Ideal Use Cases for Unstructured:

  • Complex Document Processing: Unstructured is exceptionally well-suited for handling documents that are rich in text but also contain complex elements like images, formulas, and unstructured layouts. Its parsing capabilities make it a powerful tool for extracting valuable data from such documents.

  • Data Cleaning and Extraction: If your primary need involves deep cleaning of textual data—removing unwanted characters, standardizing formats, or extracting specific information—Unstructured offers a comprehensive suite of functionalities tailored for these tasks.

  • Highly Customizable ETL Pipelines: For projects requiring flexible and customizable ETL pipelines that can adapt to various data types and processing requirements, Unstructured' s open-source nature allows for significant customization and integration into existing systems.

When Unstructured May Not Be the Best Fit:

  • Graph Knowledge Base Creation: If your goal is to build a graph knowledge base with intricate relationships between document sections and subsections, Unstructured might not be the ideal choice. Tools like LLM Sherpa offer direct access to a document's sections, making them better suited for this specific purpose.

  • Simplified Document Handling Needs: For projects that involve straightforward text documents without the need for complex extraction or cleaning processes, simpler tools might suffice.
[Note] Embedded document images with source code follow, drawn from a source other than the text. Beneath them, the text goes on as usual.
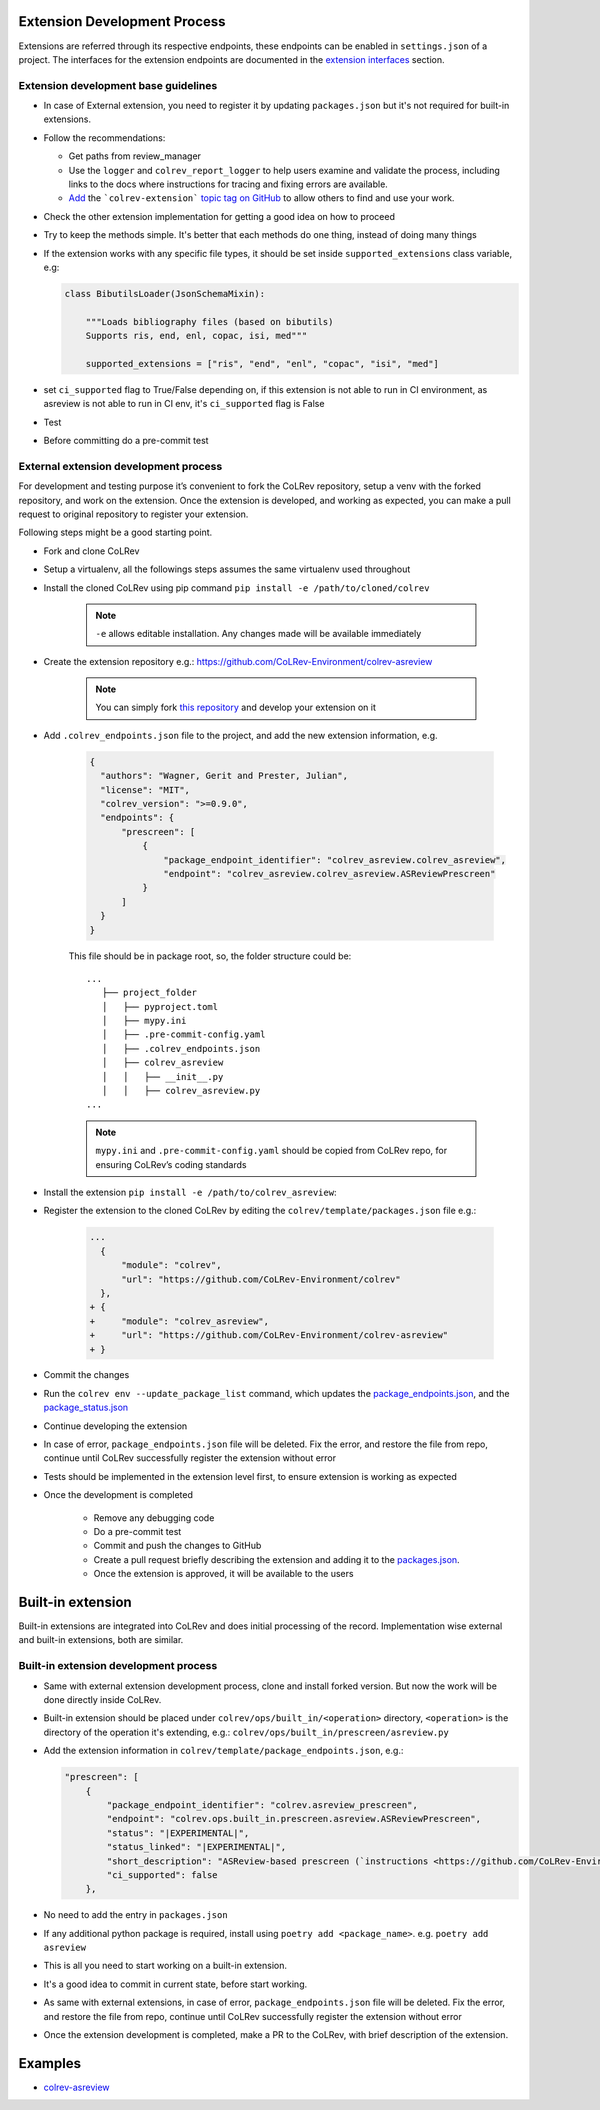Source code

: Extension Development Process
=============================

Extensions are referred through its respective endpoints, these endpoints can be enabled in ``settings.json`` of a project. The interfaces for the extension endpoints are documented in the `extension interfaces <../foundations/extensions.html>`_ section.

Extension development base guidelines
-------------------------------------

* In case of External extension, you need to register it by updating ``packages.json`` but it's not required for built-in extensions.
* Follow the recommendations:

  * Get paths from review_manager
  * Use the ``logger`` and ``colrev_report_logger`` to help users examine and validate the process, including links to the docs where instructions for tracing and fixing errors are available.
  * `Add <https://docs.github.com/en/repositories/managing-your-repositorys-settings-and-features/customizing-your-repository/classifying-your-repository-with-topics>`_ the ```colrev-extension``` `topic tag on GitHub <https://github.com/topics/colrev-extension>`_ to allow others to find and use your work.

* Check the other extension implementation for getting a good idea on how to proceed
* Try to keep the methods simple. It's better that each methods do one thing, instead of doing many things
* If the extension works with any specific file types, it should be set inside ``supported_extensions`` class variable,  e.g:

  .. code-block:: python

        class BibutilsLoader(JsonSchemaMixin):

            """Loads bibliography files (based on bibutils)
            Supports ris, end, enl, copac, isi, med"""

            supported_extensions = ["ris", "end", "enl", "copac", "isi", "med"]


* set ``ci_supported`` flag to True/False depending on, if this extension is not able to run in CI environment, as asreview is not able to run in CI env, it's ``ci_supported`` flag is False
* Test
* Before committing do a pre-commit test

External extension development process
--------------------------------------
For development and testing purpose it’s convenient to fork the CoLRev repository, setup a venv with the forked repository, and work on the extension. Once the extension is developed, and working as expected, you can make a pull request to original repository to register your extension.

Following steps might be a good starting point.

* Fork and clone CoLRev
* Setup a virtualenv, all the followings steps assumes the same virtualenv used throughout
* Install the cloned CoLRev using pip command ``pip install -e /path/to/cloned/colrev``

   .. note::

      ``-e`` allows editable installation. Any changes made will be available immediately

* Create the extension repository e.g.: https://github.com/CoLRev-Environment/colrev-asreview

   .. note::

      You can simply fork `this repository <https://github.com/CoLRev-Environment/colrev-asreview>`_ and develop your extension on it


* Add ``.colrev_endpoints.json`` file to the project, and add the new extension information, e.g.

   ..  code-block:: json

           {
             "authors": "Wagner, Gerit and Prester, Julian",
             "license": "MIT",
             "colrev_version": ">=0.9.0",
             "endpoints": {
                 "prescreen": [
                     {
                         "package_endpoint_identifier": "colrev_asreview.colrev_asreview",
                         "endpoint": "colrev_asreview.colrev_asreview.ASReviewPrescreen"
                     }
                 ]
             }
           }

   This file should be in package root, so, the folder structure could be:

   ::

    ...
       ├── project_folder
       │   ├── pyproject.toml
       │   ├── mypy.ini
       │   ├── .pre-commit-config.yaml
       │   ├── .colrev_endpoints.json
       │   ├── colrev_asreview
       │   │   ├── __init__.py
       │   │   ├── colrev_asreview.py
    ...

   .. note::

      ``mypy.ini`` and ``.pre-commit-config.yaml`` should be copied from CoLRev repo, for ensuring CoLRev’s coding standards

* Install the extension ``pip install -e /path/to/colrev_asreview``:
* Register the extension to the cloned CoLRev by editing the ``colrev/template/packages.json`` file e.g.:

   ..  code-block:: diff

       ...
         {
             "module": "colrev",
             "url": "https://github.com/CoLRev-Environment/colrev"
         },
       + {
       +     "module": "colrev_asreview",
       +     "url": "https://github.com/CoLRev-Environment/colrev-asreview"
       + }

* Commit the changes
* Run the ``colrev env --update_package_list`` command, which updates the `package_endpoints.json <https://github.com/CoLRev-Environment/colrev/blob/main/colrev/template/package_endpoints.json>`_, and the `package_status.json <https://github.com/CoLRev-Environment/colrev/blob/main/colrev/template/package_status.json>`_
* Continue developing the extension

* In case of error, ``package_endpoints.json`` file will be deleted. Fix the error, and restore the file from repo, continue until CoLRev successfully register the extension without error
* Tests should be implemented in the extension level first, to ensure extension is working as expected
* Once the development is completed

   *  Remove any debugging code
   *  Do a pre-commit test
   *  Commit and push the changes to GitHub
   *  Create a pull request briefly describing the extension and adding it to the `packages.json <https://github.com/CoLRev-Environment/colrev/blob/main/colrev/template/packages.json>`_.
   *  Once the extension is approved, it will be available to the users

Built-in extension
==================
Built-in extensions are integrated into CoLRev and does initial processing of the record. Implementation wise external and built-in extensions, both are similar.


Built-in extension development process
--------------------------------------

* Same with external extension development process, clone and install forked version. But now the work will be done directly inside CoLRev.
* Built-in extension should be placed under ``colrev/ops/built_in/<operation>`` directory, ``<operation>`` is the directory of the operation it's extending, e.g.: ``colrev/ops/built_in/prescreen/asreview.py``
* Add the extension information in ``colrev/template/package_endpoints.json``, e.g.:

  .. code-block:: json

    "prescreen": [
        {
            "package_endpoint_identifier": "colrev.asreview_prescreen",
            "endpoint": "colrev.ops.built_in.prescreen.asreview.ASReviewPrescreen",
            "status": "|EXPERIMENTAL|",
            "status_linked": "|EXPERIMENTAL|",
            "short_description": "ASReview-based prescreen (`instructions <https://github.com/CoLRev-Environment/colrev/blob/main/colrev/ops/built_in/prescreen/asreview.md>`_)",
            "ci_supported": false
        },

* No need to add the entry in ``packages.json``
* If any additional python package is required, install using ``poetry add <package_name>``. e.g. ``poetry add asreview``
* This is all you need to start working on a built-in extension.
* It's a good idea to commit in current state, before start working.
* As same with external extensions, in case of error, ``package_endpoints.json`` file will be deleted. Fix the error, and restore the file from repo, continue until CoLRev successfully register the extension without error
* Once the extension development is completed, make a PR to the CoLRev, with brief description of the extension.


Examples
========

- `colrev-asreview <https://github.com/CoLRev-Environment/colrev-asreview>`_

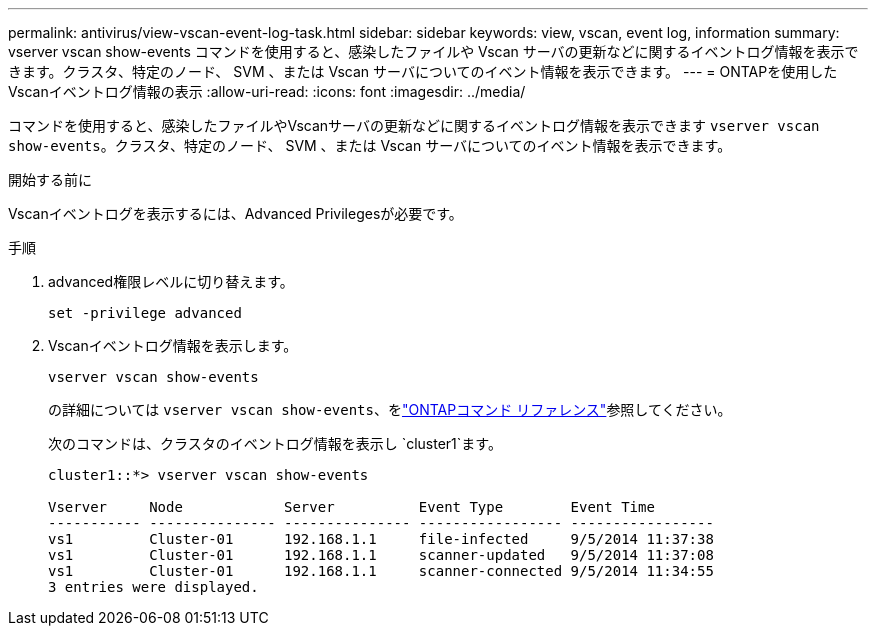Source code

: ---
permalink: antivirus/view-vscan-event-log-task.html 
sidebar: sidebar 
keywords: view, vscan, event log, information 
summary: vserver vscan show-events コマンドを使用すると、感染したファイルや Vscan サーバの更新などに関するイベントログ情報を表示できます。クラスタ、特定のノード、 SVM 、または Vscan サーバについてのイベント情報を表示できます。 
---
= ONTAPを使用したVscanイベントログ情報の表示
:allow-uri-read: 
:icons: font
:imagesdir: ../media/


[role="lead"]
コマンドを使用すると、感染したファイルやVscanサーバの更新などに関するイベントログ情報を表示できます `vserver vscan show-events`。クラスタ、特定のノード、 SVM 、または Vscan サーバについてのイベント情報を表示できます。

.開始する前に
Vscanイベントログを表示するには、Advanced Privilegesが必要です。

.手順
. advanced権限レベルに切り替えます。
+
`set -privilege advanced`

. Vscanイベントログ情報を表示します。
+
`vserver vscan show-events`

+
の詳細については `vserver vscan show-events`、をlink:https://docs.netapp.com/us-en/ontap-cli/vserver-vscan-show-events.html["ONTAPコマンド リファレンス"^]参照してください。

+
次のコマンドは、クラスタのイベントログ情報を表示し `cluster1`ます。

+
[listing]
----
cluster1::*> vserver vscan show-events

Vserver     Node            Server          Event Type        Event Time
----------- --------------- --------------- ----------------- -----------------
vs1         Cluster-01      192.168.1.1     file-infected     9/5/2014 11:37:38
vs1         Cluster-01      192.168.1.1     scanner-updated   9/5/2014 11:37:08
vs1         Cluster-01      192.168.1.1     scanner-connected 9/5/2014 11:34:55
3 entries were displayed.
----


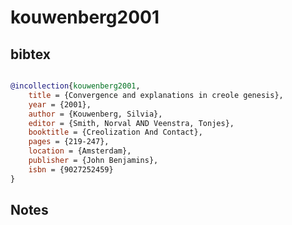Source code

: * kouwenberg2001




** bibtex

#+NAME: bibtex
#+BEGIN_SRC bibtex

@incollection{kouwenberg2001,
    title = {Convergence and explanations in creole genesis},
    year = {2001},
    author = {Kouwenberg, Silvia},
    editor = {Smith, Norval AND Veenstra, Tonjes},
    booktitle = {Creolization And Contact},
    pages = {219-247},
    location = {Amsterdam},
    publisher = {John Benjamins},
    isbn = {9027252459}
}

#+END_SRC




** Notes


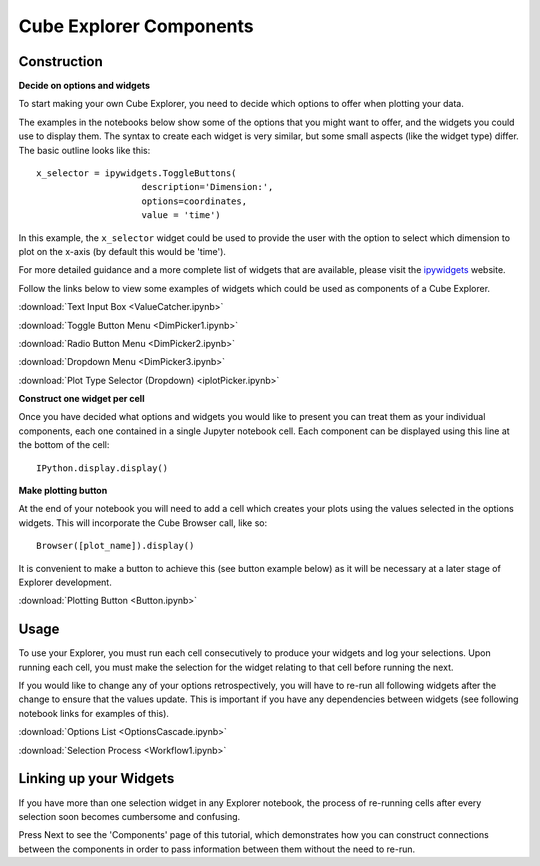 Cube Explorer Components
========================

Construction
------------

**Decide on options and widgets**

To start making your own Cube Explorer, you need to decide which options to offer when plotting your data.

The examples in the notebooks below show some of the options that you might want to offer, and the widgets you could use to display them.
The syntax to create each widget is very similar, but some small aspects (like the widget type) differ.  The basic outline looks like this::

    x_selector = ipywidgets.ToggleButtons(
                        description='Dimension:',
                        options=coordinates,
                        value = 'time')

In this example, the ``x_selector`` widget could be used to provide the user with the option to select which dimension to plot on the x-axis (by default this would be 'time').

For more detailed guidance and a more complete list of widgets that are available, please visit the `ipywidgets <http://ipywidgets.readthedocs.io/en/latest/examples/Widget%20List.html>`_ website.

Follow the links below to view some examples of widgets which could be used as components of a Cube Explorer.


:download:`Text Input Box <ValueCatcher.ipynb>`

:download:`Toggle Button Menu <DimPicker1.ipynb>`

:download:`Radio Button Menu <DimPicker2.ipynb>`

:download:`Dropdown Menu <DimPicker3.ipynb>`

:download:`Plot Type Selector (Dropdown) <iplotPicker.ipynb>`


**Construct one widget per cell**

Once you have decided what options and widgets you would like to present you can treat them as your individual components, each one contained in a single Jupyter notebook cell.
Each component can be displayed using this line at the bottom of the cell::

    IPython.display.display()

**Make plotting button**

At the end of your notebook you will need to add a cell which creates your plots using the values selected in the options widgets.  This will incorporate the Cube Browser call, like so::

    Browser([plot_name]).display()

It is convenient to make a button to achieve this (see button example below) as it will be necessary at a later stage of Explorer development.

:download:`Plotting Button <Button.ipynb>`


Usage
-----

To use your Explorer, you must run each cell consecutively to produce your widgets and log your selections.
Upon running each cell, you must make the selection for the widget relating to that cell before running the next.

If you would like to change any of your options retrospectively, you will have to re-run all following widgets after the change to ensure that the values update.
This is important if you have any dependencies between widgets (see following notebook links for examples of this).


:download:`Options List <OptionsCascade.ipynb>`

:download:`Selection Process <Workflow1.ipynb>`


Linking up your Widgets
-----------------------

If you have more than one selection widget in any Explorer notebook, the process of re-running cells after every selection soon becomes cumbersome and confusing.

Press Next to see the 'Components' page of this tutorial, which demonstrates how you can construct connections between the components in order to pass information between them without the need to re-run.





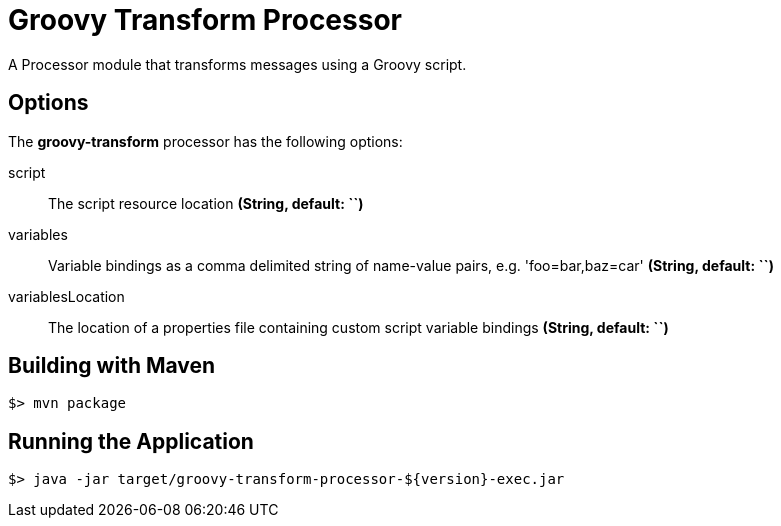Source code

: //tag::ref-doc[]
= Groovy Transform Processor

A Processor module that transforms messages using a Groovy script.

== Options

The **$$groovy-transform$$** $$processor$$ has the following options:

$$script$$:: $$The script resource location$$ *($$String$$, default: ``)*
$$variables$$:: $$Variable bindings as a comma delimited string of name-value pairs, e.g. 'foo=bar,baz=car'$$ *($$String$$, default: ``)*
$$variablesLocation$$:: $$The location of a properties file containing custom script variable bindings$$ *($$String$$, default: ``)*

//end::ref-doc[]
== Building with Maven

```
$> mvn package
```

== Running the Application

```
$> java -jar target/groovy-transform-processor-${version}-exec.jar
```

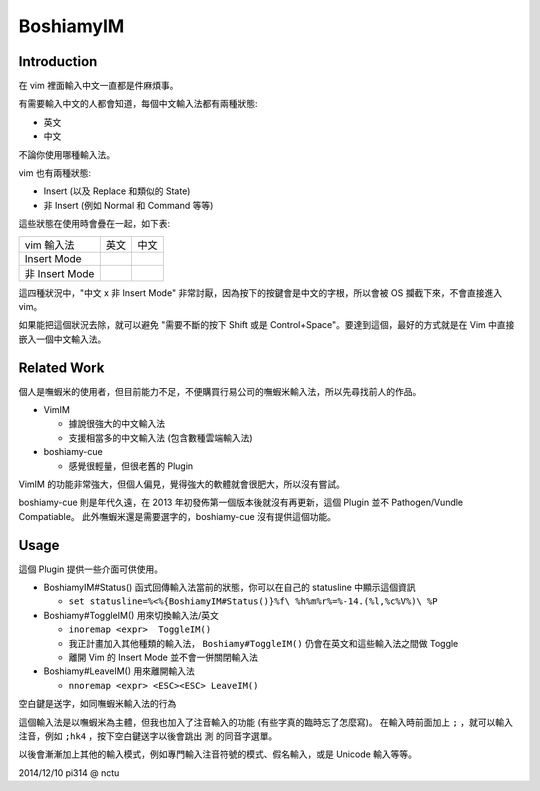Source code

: ==========
BoshiamyIM
==========

Introduction
------------

在 vim 裡面輸入中文一直都是件麻煩事。

有需要輸入中文的人都會知道，每個中文輸入法都有兩種狀態:

* 英文
* 中文

不論你使用哪種輸入法。

vim 也有兩種狀態:

* Insert (以及 Replace 和類似的 State)
* 非 Insert (例如 Normal 和 Command 等等)

這些狀態在使用時會疊在一起，如下表:

+----------------+------+------+
| vim \ 輸入法   | 英文 | 中文 |
+----------------+------+------+
| Insert Mode    |      |      |
+----------------+------+------+
| 非 Insert Mode |      |      |
+----------------+------+------+

這四種狀況中，"中文 x 非 Insert Mode" 非常討厭，因為按下的按鍵會是中文的字根，所以會被 OS 攔截下來，不會直接進入 vim。

如果能把這個狀況去除，就可以避免 "需要不斷的按下 Shift 或是 Control+Space"。要達到這個，最好的方式就是在 Vim 中直接嵌入一個中文輸入法。

Related Work
------------

個人是嘸蝦米的使用者，但目前能力不足，不便購買行易公司的嘸蝦米輸入法，所以先尋找前人的作品。

* VimIM

  - 據說很強大的中文輸入法
  - 支援相當多的中文輸入法 (包含數種雲端輸入法)

* boshiamy-cue

  - 感覺很輕量，但很老舊的 Plugin

VimIM 的功能非常強大，但個人偏見，覺得強大的軟體就會很肥大，所以沒有嘗試。

boshiamy-cue 則是年代久遠，在 2013 年初發佈第一個版本後就沒有再更新，這個 Plugin 並不 Pathogen/Vundle Compatiable。
此外嘸蝦米還是需要選字的，boshiamy-cue 沒有提供這個功能。

Usage
-----

這個 Plugin 提供一些介面可供使用。

* BoshiamyIM#Status() 函式回傳輸入法當前的狀態，你可以在自己的 statusline 中顯示這個資訊

  - ``set statusline=%<%{BoshiamyIM#Status()}%f\ %h%m%r%=%-14.(%l,%c%V%)\ %P``

* Boshiamy#ToggleIM() 用來切換輸入法/英文

  - ``inoremap <expr>  ToggleIM()``
  - 我正計畫加入其他種類的輸入法， ``Boshiamy#ToggleIM()`` 仍會在英文和這些輸入法之間做 Toggle
  - 離開 Vim 的 Insert Mode 並不會一併關閉輸入法

* Boshiamy#LeaveIM() 用來離開輸入法

  - ``nnoremap <expr> <ESC><ESC> LeaveIM()``

空白鍵是送字，如同嘸蝦米輸入法的行為

這個輸入法是以嘸蝦米為主體，但我也加入了注音輸入的功能 (有些字真的臨時忘了怎麼寫)。
在輸入時前面加上 ``;`` ，就可以輸入注音，例如 ``;hk4`` ，按下空白鍵送字以後會跳出 ``測`` 的同音字選單。

以後會漸漸加上其他的輸入模式，例如專門輸入注音符號的模式、假名輸入，或是 Unicode 輸入等等。

2014/12/10 pi314 @ nctu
In such cases, the extensive capabilities of Unstructured could be more than what's necessary.

  • Integration and Workflow Compatibility: Assess how seamlessly Unstructured can be woven into your current workflows. Its flexibility through API and library features demands consideration of integration efforts.

  • Model Management: The employment of advanced models for features like table extraction underscores the need for effective model management. This includes considerations for model selection, integration complexities, and ongoing maintenance to ensure that the extraction capabilities remain reliable and up-to-date.

Conclusion

As AI continues to shape business processes, selecting the right ETL tools like Unstructured becomes crucial for effectively handling textual data. Unstructured, with its powerful document processing capabilities, stands out for tasks involving complex PDFs, data cleaning, and information extraction, making it a go-to for those looking to leverage Large Language Models (LLMs) like ChatGPT.

Yet, it's not a one-size-fits-all solution. The choice to use Unstructured should be guided by the specific needs of your project, the complexity of your documents, and how well it integrates into your existing systems. Its advanced model use for table extraction, for example, requires thoughtful integration and might suggest alternative solutions for simpler needs or specific graph knowledge base constructions.

In wrapping up, Unstructured presents a compelling option for enhancing ETL processes, ready to transform your unstructured data into structured insights. But as you consider integrating such powerful tools into your workflow, ask yourself: How can Unstructured or similar technologies elevate your current data handling processes to unlock new possibilities for your business or research?